Identified failure cases: simple non-stationary / adversarial online-learning instances where GPT-4 has linear regret.
Regret-loss objective: label-free training loss that explicitly incentivises no-regret behaviour; statistical and optimisation guarantees.
Recovery of classical algorithms: minimising regret-loss can converge to algorithms like FTRL.

Connections

Conceptual Contribution

Claim: Whether LLM agents exhibit no-regret behaviour in interactive settings is the right diagnostic for whether they can be deployed in markets, auctions, and coordination protocols. Frontier LLMs are often but not always no-regret; specific failure cases can be fixed by an explicit regret-minimising training objective.
Mechanism: Empirical benchmark of LLMs on online learning + repeated games (regret + equilibrium convergence); theoretical link from supervised pretraining to softmax-over-payoffs (a no-regret update); construction of a label-free regret-loss with generalisation + optimisation guarantees; recovery of FTRL-like algorithms as the loss is minimised.
Concepts introduced/used: No-Regret Learning, Regret-Loss, Online Learning, Repeated Game, Coarse-Correlated Equilibrium, FTRL, LLM Agents
Stance: empirical + theoretical
Relates to: Cousin work to Cicero Human-Level Play in Diplomacy in the “LLMs as game-theoretic agents” thread.
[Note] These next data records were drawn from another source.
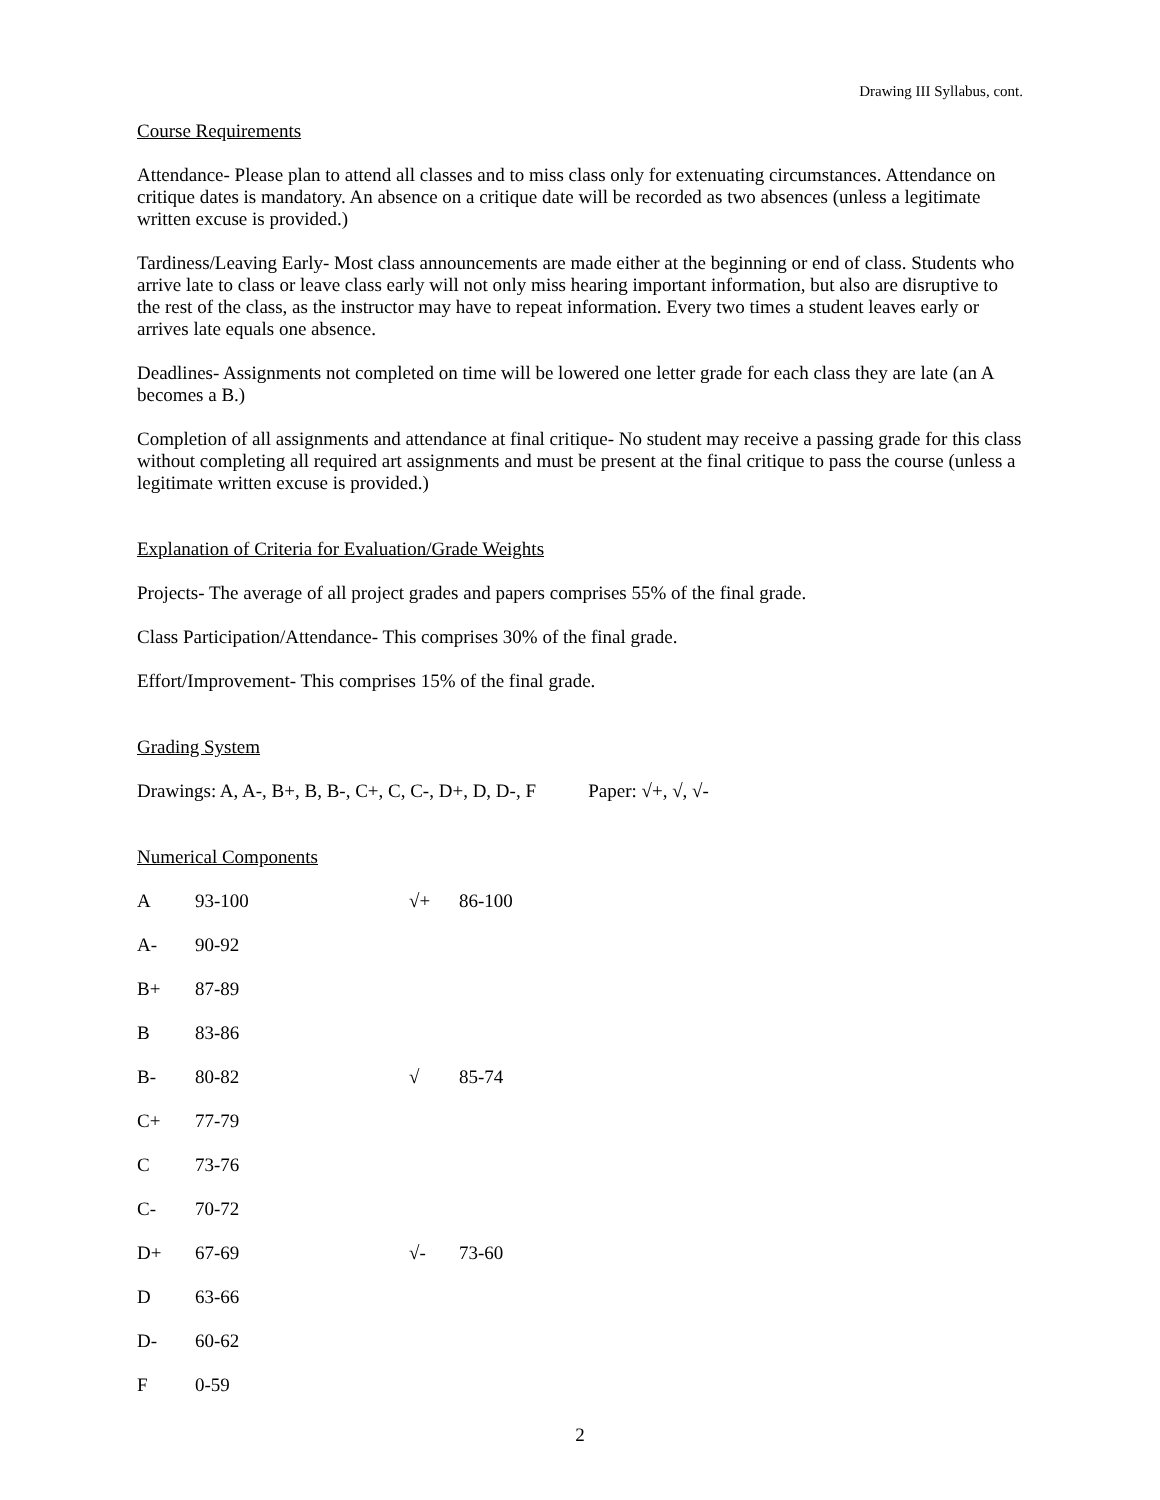Drawing III Syllabus, cont.
Course Requirements
Attendance- Please plan to attend all classes and to miss class only for extenuating circumstances. Attendance on critique dates is mandatory. An absence on a critique date will be recorded as two absences (unless a legitimate written excuse is provided.)
Tardiness/Leaving Early- Most class announcements are made either at the beginning or end of class. Students who arrive late to class or leave class early will not only miss hearing important information, but also are disruptive to the rest of the class, as the instructor may have to repeat information. Every two times a student leaves early or arrives late equals one absence.
Deadlines- Assignments not completed on time will be lowered one letter grade for each class they are late (an A becomes a B.)
Completion of all assignments and attendance at final critique- No student may receive a passing grade for this class without completing all required art assignments and must be present at the final critique to pass the course (unless a legitimate written excuse is provided.)
Explanation of Criteria for Evaluation/Grade Weights
Projects- The average of all project grades and papers comprises 55% of the final grade.
Class Participation/Attendance- This comprises 30% of the final grade.
Effort/Improvement- This comprises 15% of the final grade.
Grading System
Drawings: A, A-, B+, B, B-, C+, C, C-, D+, D, D-, F Paper: √+, √, √-
Numerical Components
| A | 93-100 | √+ | 86-100 |
| A- | 90-92 | | |
| B+ | 87-89 | | |
| B | 83-86 | | |
| B- | 80-82 | √ | 85-74 |
| C+ | 77-79 | | |
| C | 73-76 | | |
| C- | 70-72 | | |
| D+ | 67-69 | √- | 73-60 |
| D | 63-66 | | |
| D- | 60-62 | | |
| F | 0-59 | | |
2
Provides the analytical foundation for the systemic-risk claims in Virtual Agent Economies and the collusion experiments in Learning Collusion in Episodic Inventory-Constrained Markets; mechanism-design implications for Mechanism Design for Large Language Models; the trust assumption behind Language Models Can Reduce Asymmetry in Information Markets depends on agents being approximately no-regret.